A sorpresa, il giorno prima della fine del 2020, Netflix ha pubblicato SanPa – Luci e tenebre di San Patrignano: una serie doc in cinque parti, creata da Gianluca Neri e diretta da Cosima Spender, la prima produzione documentaria Netflix tutta italiana.

L’uscita di SanPa ha avuto l’effetto di una piccola esplosione: non solo è diventato immediatamente uno dei contenuti più visti della piattaforma nel nostro paese – al momento, è al terzo posto della top ten generale – ma soprattutto ha scatenato dibattiti, analisi, conversazioni, ha fatto emergere nuove testimonianze, ha riportato alla ribalta del discorso collettivo una vicenda che, per quanto avesse fatto scalpore all’epoca, sembrava oggi quasi dimenticata; e, con essa, un periodo storico preciso, un’altra faccia di quegli anni 80 che di solito ci vengono quasi sempre raccontati con nostalgia come fatti solo di edonismo, benessere e leggerezza.
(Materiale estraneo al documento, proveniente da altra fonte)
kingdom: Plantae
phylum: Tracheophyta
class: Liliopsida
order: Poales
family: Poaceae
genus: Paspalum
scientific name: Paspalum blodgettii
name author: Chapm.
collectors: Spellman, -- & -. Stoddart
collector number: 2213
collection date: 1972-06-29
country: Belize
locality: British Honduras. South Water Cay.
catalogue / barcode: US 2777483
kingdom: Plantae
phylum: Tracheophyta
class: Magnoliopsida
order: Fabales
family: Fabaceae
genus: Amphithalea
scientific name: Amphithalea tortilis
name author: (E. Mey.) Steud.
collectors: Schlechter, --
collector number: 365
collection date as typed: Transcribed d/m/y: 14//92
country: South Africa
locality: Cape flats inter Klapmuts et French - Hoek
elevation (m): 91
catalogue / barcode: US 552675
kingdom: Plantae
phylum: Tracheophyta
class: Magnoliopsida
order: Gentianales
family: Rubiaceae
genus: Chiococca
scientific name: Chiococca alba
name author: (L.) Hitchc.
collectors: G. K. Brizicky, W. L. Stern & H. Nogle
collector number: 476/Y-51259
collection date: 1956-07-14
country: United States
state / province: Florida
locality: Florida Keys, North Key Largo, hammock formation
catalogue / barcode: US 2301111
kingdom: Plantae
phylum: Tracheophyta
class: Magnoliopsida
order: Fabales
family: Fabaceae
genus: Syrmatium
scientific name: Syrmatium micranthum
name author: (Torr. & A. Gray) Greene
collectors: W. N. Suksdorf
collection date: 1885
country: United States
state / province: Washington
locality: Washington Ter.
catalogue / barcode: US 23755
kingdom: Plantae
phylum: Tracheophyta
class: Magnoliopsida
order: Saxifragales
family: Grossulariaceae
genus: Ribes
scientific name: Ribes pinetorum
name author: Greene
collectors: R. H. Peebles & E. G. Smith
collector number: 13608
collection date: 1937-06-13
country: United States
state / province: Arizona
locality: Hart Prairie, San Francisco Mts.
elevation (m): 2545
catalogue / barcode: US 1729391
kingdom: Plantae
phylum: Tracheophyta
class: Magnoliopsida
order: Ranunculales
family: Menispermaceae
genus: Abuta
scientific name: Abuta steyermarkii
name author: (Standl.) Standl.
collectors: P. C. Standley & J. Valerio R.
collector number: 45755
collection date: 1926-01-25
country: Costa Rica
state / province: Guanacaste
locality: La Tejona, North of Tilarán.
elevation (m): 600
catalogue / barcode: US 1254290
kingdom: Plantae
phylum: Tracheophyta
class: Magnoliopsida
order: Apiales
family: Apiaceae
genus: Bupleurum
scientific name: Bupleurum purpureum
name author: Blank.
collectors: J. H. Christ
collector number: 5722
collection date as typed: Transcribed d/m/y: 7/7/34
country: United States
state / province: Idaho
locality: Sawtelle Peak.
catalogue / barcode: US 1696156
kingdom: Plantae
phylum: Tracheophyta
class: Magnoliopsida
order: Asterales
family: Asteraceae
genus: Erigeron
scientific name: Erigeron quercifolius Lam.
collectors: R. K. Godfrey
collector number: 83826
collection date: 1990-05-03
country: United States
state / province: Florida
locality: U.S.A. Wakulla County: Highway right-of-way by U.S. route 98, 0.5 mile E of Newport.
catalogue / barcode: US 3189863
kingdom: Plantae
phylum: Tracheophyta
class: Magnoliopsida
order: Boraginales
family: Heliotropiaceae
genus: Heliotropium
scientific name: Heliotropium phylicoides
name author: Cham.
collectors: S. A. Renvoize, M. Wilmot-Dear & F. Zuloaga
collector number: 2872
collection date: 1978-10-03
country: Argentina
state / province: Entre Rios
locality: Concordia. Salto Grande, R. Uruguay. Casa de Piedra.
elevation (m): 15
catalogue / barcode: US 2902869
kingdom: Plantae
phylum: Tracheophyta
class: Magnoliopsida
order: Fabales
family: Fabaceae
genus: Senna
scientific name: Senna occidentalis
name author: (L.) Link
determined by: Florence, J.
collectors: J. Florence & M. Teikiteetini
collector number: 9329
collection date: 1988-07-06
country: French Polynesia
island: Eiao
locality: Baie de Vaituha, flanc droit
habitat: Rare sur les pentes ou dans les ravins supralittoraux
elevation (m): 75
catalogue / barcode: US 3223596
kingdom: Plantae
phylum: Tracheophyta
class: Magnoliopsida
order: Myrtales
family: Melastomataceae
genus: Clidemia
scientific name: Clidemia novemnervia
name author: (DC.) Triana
Naturalmente l’inchiesta giornalistica televisiva è un genere che nella tv italiana ha una lunga onorata tradizione, eppure SanPa è qualcosa di un po’ diverso e forse anche per questo è sembrata a molti spettatori una “novità”: perché applica a un caso così profondamente e specificamente italiano il formato e il linguaggio tipici del genere true crime, un genere che negli ultimi cinque-sei anni si è reso protagonista di grandissimi successi internazionali.

Netflix, che ha prodotto uno dei primi esempi di questa tendenza, cioè Making a Murderer, ha il catalogo pieno di titoli, da Wild Wild Country a Tiger King, e perfino un’efficace e divertente parodia, American Vandal; ma il genere non è solo netflixiano, per esempio anche la prestigiosa HBO ha un ricco reparto documentari, e celebre fu il suo The Jinx, in cui un omicida mai condannato finì per confessare inavvertitamente la propria colpevolezza alle telecamere.

La rinascita del true crime – che a lungo è stato considerato come un genere di scarso valore proprio perché così immensamente popolare – è cominciata nel 2014 con un podcast, intitolato Serial e dedicato a un processo che si ipotizzava potesse aver condannato un innocente: il successo di questo podcast è stato tale da trascinare con sé la fruizione collettiva dei podcast tout court, che si è moltiplicata proprio negli ultimi anni. Ma la storia del true crime affonda le radici in un passato lontano perfino secoli – qualcuno ne fa risalire le origini a fascicoletti che nel XVI secolo venivano stampati e diffusi per raccontare i casi dei condannati a morte – o quantomeno all’Ottocento, con la nascita del giornalismo moderno e delle detective story e la diffusione di racconti a puntate più o meno scandalistici.

La differenza rispetto a un più canonico pezzo d’inchiesta sta nell’applicare alla ricostruzione storico-giudiziaria gli strumenti dello storytelling, producendo un racconto a puntate che costruisce personaggi, si svela in modo graduale, introduce colpi di scena, si interrompe sul più bello, per tenere il pubblico col fiato sospeso. Lo vediamo anche in SanPa, dove il racconto è aggregato attorno alla figura ingombrante e sempre sfuggente di Muccioli, il tipico antieroe da film, e popolato di piccoli e grandi personaggi da romanzo, e ogni episodio si chiude su un cliffhanger che ci spinge a proseguire compulsivamente la visione.

È una tecnica narrativa ambivalente, che da un lato incatena lo spettatore allo schermo, appassionandolo al racconto, dall’altro viaggia sempre sul filo del sensazionalismo e rischia di essere estremamente manipolatoria. Non è per forza un bene o un male: l’importante, come sempre, è essere consapevoli di come funziona ciò che stiamo guardando. Anche perché, visto il successo di SanPa, è probabile che Netflix ripeterà l’esperimento con altri, più o meno noti, casi italiani. Teniamoci pronti.